Daniel Mueller has authored two collections of short fiction, How Animals Mate (Overlook Press 1999), which won the Sewanee Fiction Prize, and Nights I Dreamed of Hubert Humphrey (Outpost 19 Books 2013). His work has appeared in numerous journals, magazines, and anthologies, including The Missouri Review, The Iowa Review, Prairie Schooner, Story, The Mississippi Review, and Playboy among others. He is the recipient of fellowships from the National Endowment for the Arts, Massachusetts Cultural Council, Fine Arts Work Center in Provincetown, Sewanee Writers’ Conference, Henfield Foundation, Iowa Writers’ Workshop, and University of Virginia. He serves as Director of the MFA program at the University of New Mexico.
Robin Tung: What sets UNM apart from other programs?
Daniel Mueller: One of the many things that sets UNM apart from MFA Programs of our size is our commitment to admitting only as many students as we can support financially and in one-to-one mentorships. While first year MFA students are required to teach Freshman Composition (English 110 and 120), by the time they graduate all have taught at least two sections of Introduction to Creative Writing (English 224) and many have extensive teaching portfolios that include sections of Technical Writing (English 219), Expository Writing (English 220), and Literary Analysis for Non-Majors (English 150), giving our graduates a leg up when applying for university teaching positions.
Our MFA students run UNM’s nationally recognized literary journal, Blue Mesa Review, and serve as interns at the Taos Summer Writers’ Conference, which USA Today called “one of the ten best writers’ conferences in the nation.”
For as long as I’ve taught at UNM–I’m going on my fifteenth year–our MFA students have been part of a self-supporting, tightly knit writing community that pre-existed my arrival and will likely outlast the faculty of any era.

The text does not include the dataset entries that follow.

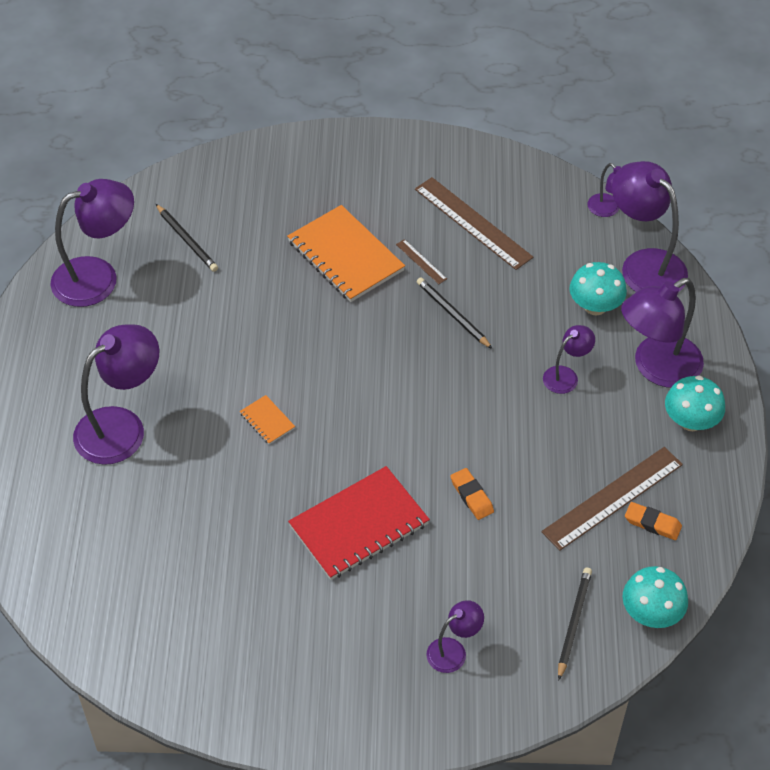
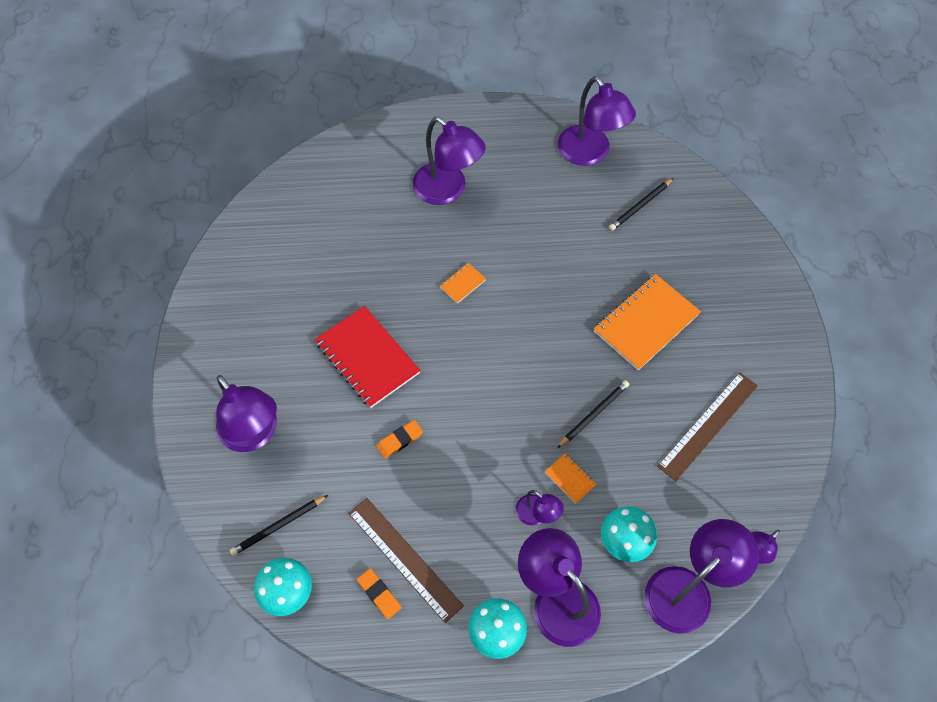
camera: 85 degrees right, 10 degrees up
(421, 261) = (651, 384): brown ruler -> none
(453, 651) = (254, 434): purple lamp -> purple lamp, size x1.96
(526, 343) = (570, 478): none -> orange notebook
(573, 623) = (278, 526): black pencil -> black pencil turned 135 degrees clockwise
(652, 523) = (379, 594): orange eraser -> orange eraser turned 60 degrees counterclockwise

I would be remiss not to mention the region our program calls home. Albuquerque, New Mexico, lies in the Rio Grande Valley with the Sandia Crest towering over it to the east. In addition to providing a socially and culturally rich and diverse writing environment, the city is surrounded by National Forest, filled with municipal parks and “open spaces,” and home to an ever-expanding, interconnected system of bike paths. The city is also home to a burgeoning microbrew industry.

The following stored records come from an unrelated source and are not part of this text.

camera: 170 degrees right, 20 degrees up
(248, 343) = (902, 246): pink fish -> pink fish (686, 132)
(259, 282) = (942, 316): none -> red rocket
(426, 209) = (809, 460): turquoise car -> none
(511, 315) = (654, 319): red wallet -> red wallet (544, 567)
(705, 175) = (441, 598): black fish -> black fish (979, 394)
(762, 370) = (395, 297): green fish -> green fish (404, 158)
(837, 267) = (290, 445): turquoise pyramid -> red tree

RT: What is funding like for this or next year?
DM: Teaching Assistantships are our predominate, virtually sole, means of financial aid, and because our program is committed to not admitting more students than we can support, in the past several years we’ve admitted between 6 and 9 MFA students distributed between the three genres of poetry, fiction, and creative nonfiction.

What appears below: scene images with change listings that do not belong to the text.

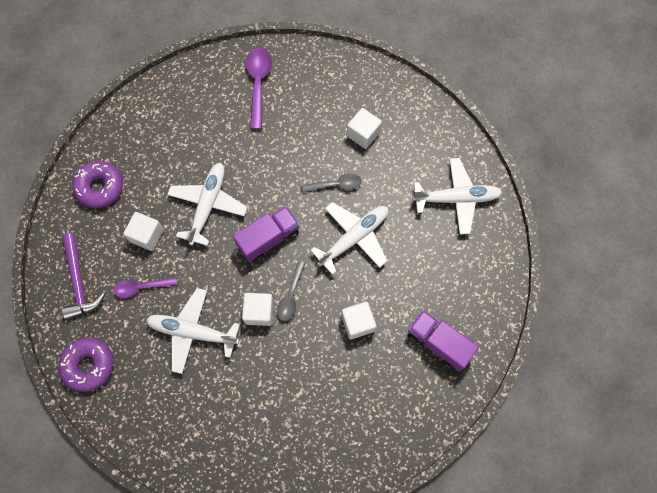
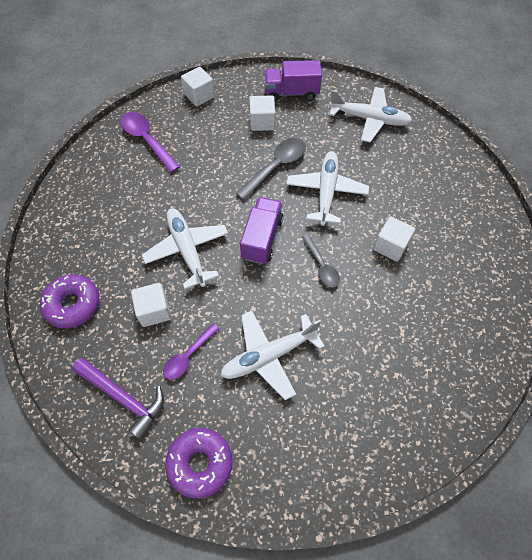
camera: 40 degrees left, 10 degrees down
(259, 312) = (309, 296): white cube -> white cube (199, 96)
(336, 185) = (276, 167): grey spoon -> grey spoon, size x1.55
(438, 342) = (458, 216): purple truck -> purple truck (291, 93)
(456, 198) = (369, 119): white plane -> white plane turned 60 degrees clockwise

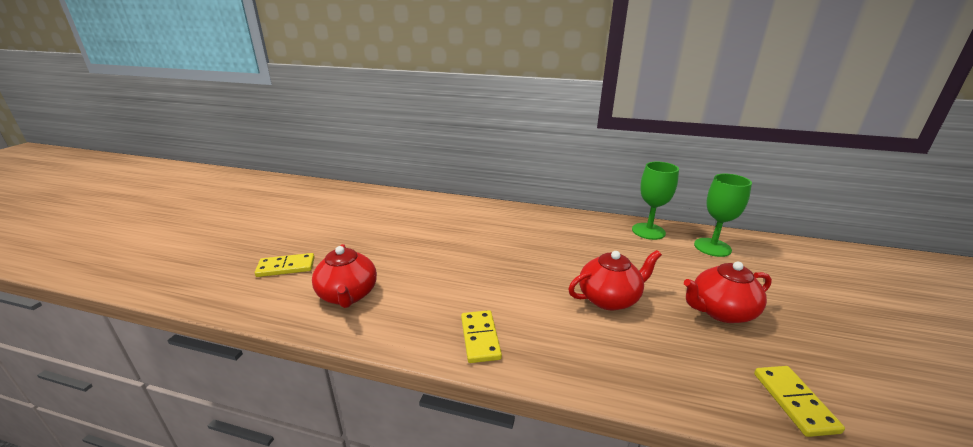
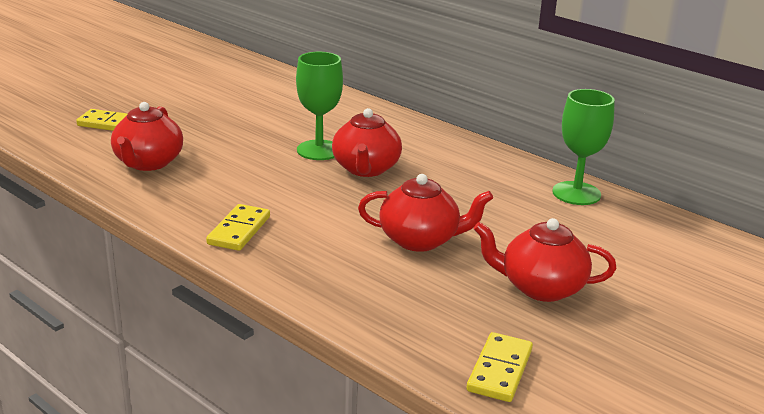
camera: 25 degrees right, 0 degrees up
(512, 251) = (366, 169): none -> red teapot
(712, 247) = (642, 232): green goblet -> green goblet (319, 150)

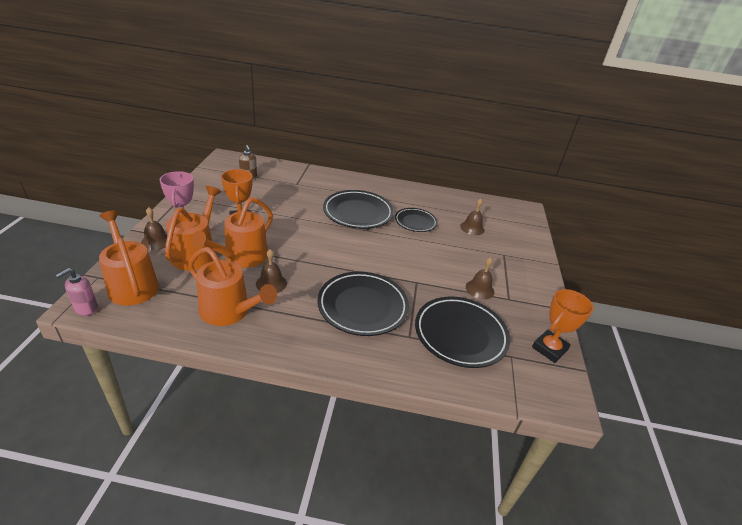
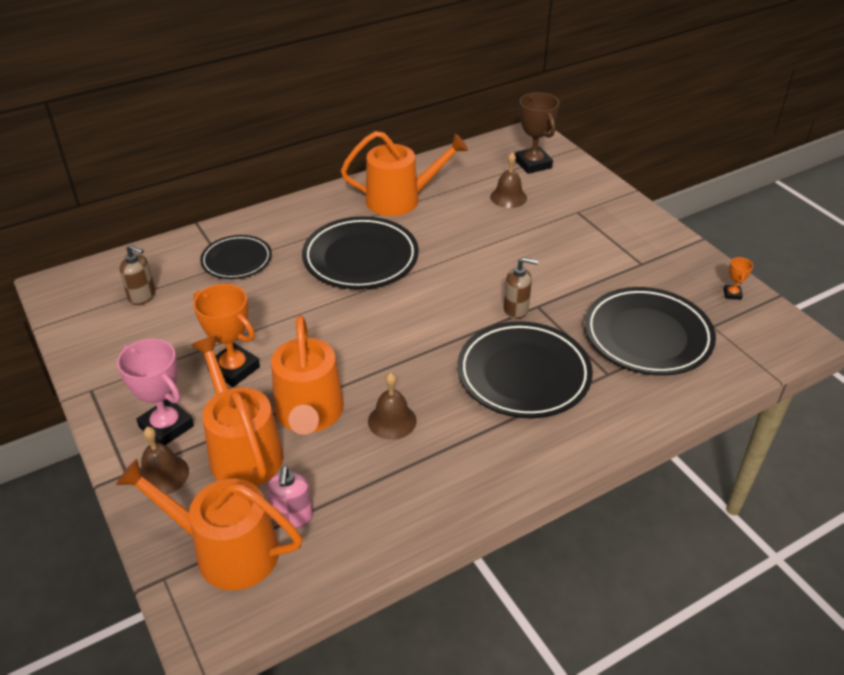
camera: 35 degrees left, 5 degrees up
(86, 309) = (219, 624): pink soap dispenser -> pink soap dispenser (293, 517)
(229, 311) = (396, 489): orange watering can -> orange watering can (400, 200)
(402, 277) = (516, 310): none -> brown soap dispenser
(415, 222) = (441, 228): black plate -> black plate (237, 261)
(479, 289) = (604, 271): brown bell -> none
(508, 221) = (533, 164): none -> brown trophy
(549, 349) = (732, 294): orange trophy -> orange trophy, size x0.47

This year we’ve admitted six, five with TAships and one who doesn’t want or need one. Next year, due to the number of students graduating, we’ll likely admit more. TAships, which require students to teach a 2/2 load and are guaranteed for the six semesters it takes most students to complete the MFA Program’s 54-credit hour course of study, include a stipend of roughly $7.5K per semester and a tuition remission. A few GAships are also available to MFA students once they’re in our program.
RT: What are UNM’s admissions rates?
DM: This year we received just over one hundred applications in poetry, fiction, and creative nonfiction and admitted six, two in each genre. Because we are so small, we are also extremely competitive.
RT: What, to you, makes a candidate stand out in the application process?
DM: In my experience, what makes a prospective student stand out most are the uniqueness of his or her voice and vision, observable not only in the writing sample of poetry, fiction, or creative nonfiction but in the letter of intent, and the promise of eventual mastery of formal elements.
RT: What advice would you offer applicants during the application process?
DM: My advice to prospective students isn’t profound: apply to as many MFA programs as you can afford to, personalize your letters of intent, and in your writing sample and letter of intent showcase your promise. These two documents–the writing sample and letter of intent–are the most important elements of your application.
RT: Are there stylistic or form leanings (traditional vs experimental, certain writers or texts taught each year)?
DM: UNM’s MFA Program isn’t governed by an overriding aesthetic. All of us on the creative writing faculty are committed to building upon each student’s strengths and helping him or her to cultivate positive writing habits and to realize more of the potential of each piece. While no teacher is without his or her particular tastes or predilections, our faculty is committed as much as possible to responding to each piece of student work on its own terms.
RT: How closely do faculty work with students?
DM: Graduate workshops in all three genres cap at 12. In an MFA student’s final two semesters, he or she works intensively with the faculty member he or she has chosen as his or her dissertation director.
Additionally, two more in-house faculty members and one outside faculty member serve on his or her dissertation committee, reading and critiquing the finished dissertation, a publishable, book-length work of contemporary literature that is celebrated at a formal defense in the student’s final semester. Because our program is small, we are able to provide quality mentoring.
RT: What is your own writing process like? What advice do you have for new writers?
DM: My writing process is a cocktail: sometimes consisting of two parts forward movement and one part revision, at other times one part forward movement and two parts revision. My advice to new writers: don’t let anyone or anything deter you; and if you’re called to this life, you won’t be deterred, and probably can’t be.